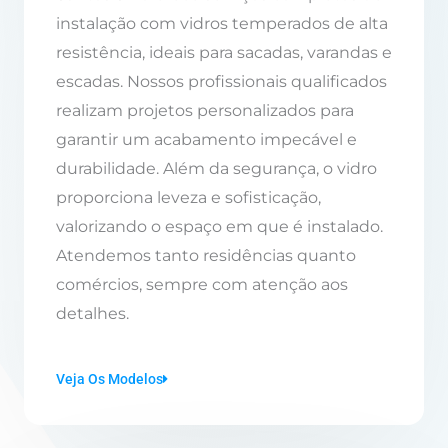
instalação com vidros temperados de alta
resistência, ideais para sacadas, varandas e
escadas. Nossos profissionais qualificados
realizam projetos personalizados para
garantir um acabamento impecável e
durabilidade. Além da segurança, o vidro
proporciona leveza e sofisticação,
valorizando o espaço em que é instalado.
Atendemos tanto residências quanto
comércios, sempre com atenção aos
detalhes.
Veja Os Modelos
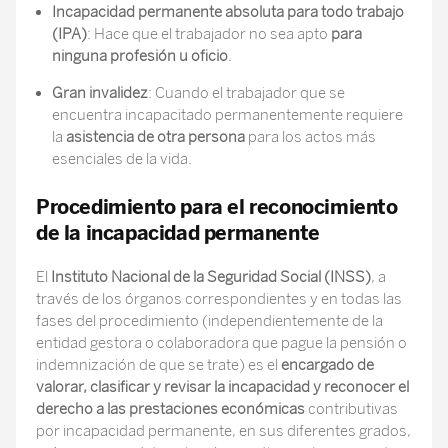
Incapacidad permanente absoluta para todo trabajo
(IPA)
: Hace que el trabajador no sea apto
para
ninguna profesión u oficio
.
Gran invalidez
: Cuando el trabajador que se
encuentra incapacitado permanentemente requiere
la
asistencia de otra persona
para los actos más
esenciales de la vida.
Procedimiento para el reconocimiento
de la incapacidad permanente
El
Instituto Nacional de la Seguridad Social (INSS)
, a
través de los órganos correspondientes y en todas las
fases del procedimiento (independientemente de la
entidad gestora o colaboradora que pague la pensión o
indemnización de que se trate) es el
encargado de
valorar, clasificar y revisar la incapacidad
y reconocer el
derecho a las prestaciones económicas
contributivas
por incapacidad permanente, en sus diferentes grados,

■ Directions
Reproduce each line from the records that contains the word "trabajador".

■ Response to the exercise
: Hace que el trabajador no sea apto
: Cuando el trabajador que se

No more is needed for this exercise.